Con quanto anticipo devo prenotare un jet privato?

Per un normale viaggio nazionale o intraeuropeo, 3–7 giorni vi offrono una buona scelta di aeromobili e prezzi. La maggior parte degli operatori può organizzare un volo in 4–6 ore se un aeromobile e un equipaggio sono disponibili, e le jet card garantiscono la disponibilità con 24–48 ore di preavviso, ma un preavviso breve di solito significa meno opzioni e un prezzo più alto.

Prenotate prima quando:

  • Sono coinvolte date di punta: Natale, Capodanno, Thanksgiving, Pasqua, spring break, il Gran Premio di Monaco, Art Basel, Eid.
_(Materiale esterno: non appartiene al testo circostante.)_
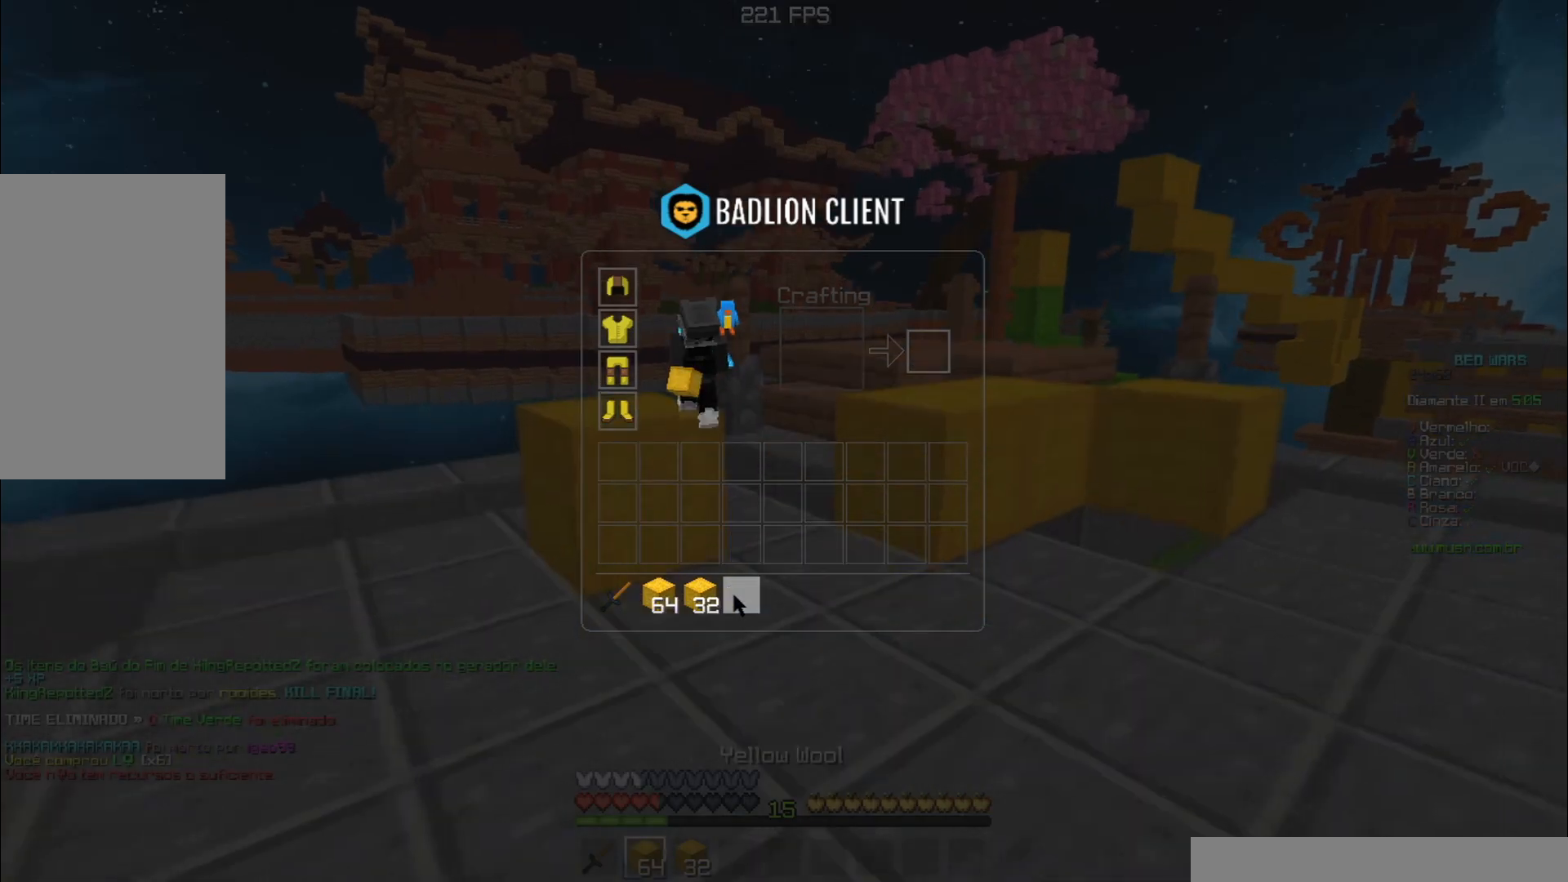
{"keys": ["w"], "events": [[133, "w", "down"]]}
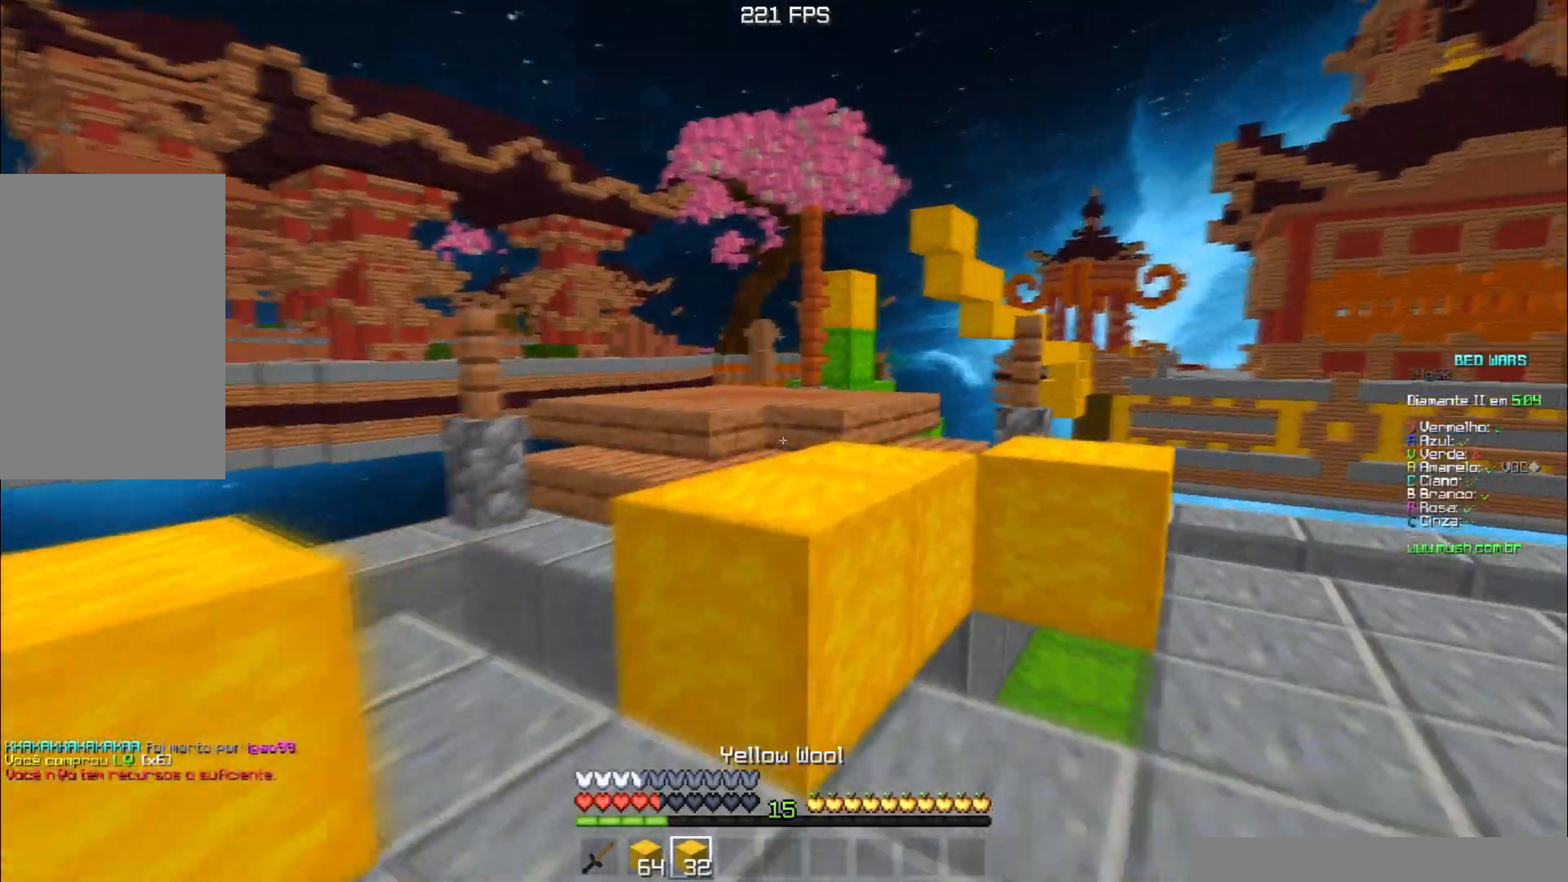
{"keys": ["space", "w"], "events": [[17, "space", "down"], [301, "space", "up"], [367, "space", "down"]]}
Due-quattro settimane di anticipo sono ragionevoli; nei giorni più affollati gli aeromobili vanno esauriti.
  • Il viaggio è internazionale verso un Paese che richiede permessi di atterraggio o sorvolo (India, Cina, Russia, gran parte dell'Africa, Indonesia), dove le pratiche possono richiedere 3–10 giorni lavorativi.
  • Avete bisogno di un tipo di aeromobile specifico, di un assistente di cabina, di una culla, di accesso per sedia a rotelle o di una particolare configurazione a cabina larga.
  • Sono coinvolti aeroporti a slot coordinati, come Nizza, Ibiza o Heathrow in estate.
  • Viaggiate con animali a livello internazionale, dove le regole di importazione dettano i tempi.

Prenotare con mesi di anticipo di solito non garantisce uno sconto, ma garantisce la scelta, e gli operatori seri terranno fermo un preventivo per qualche giorno mentre decidete.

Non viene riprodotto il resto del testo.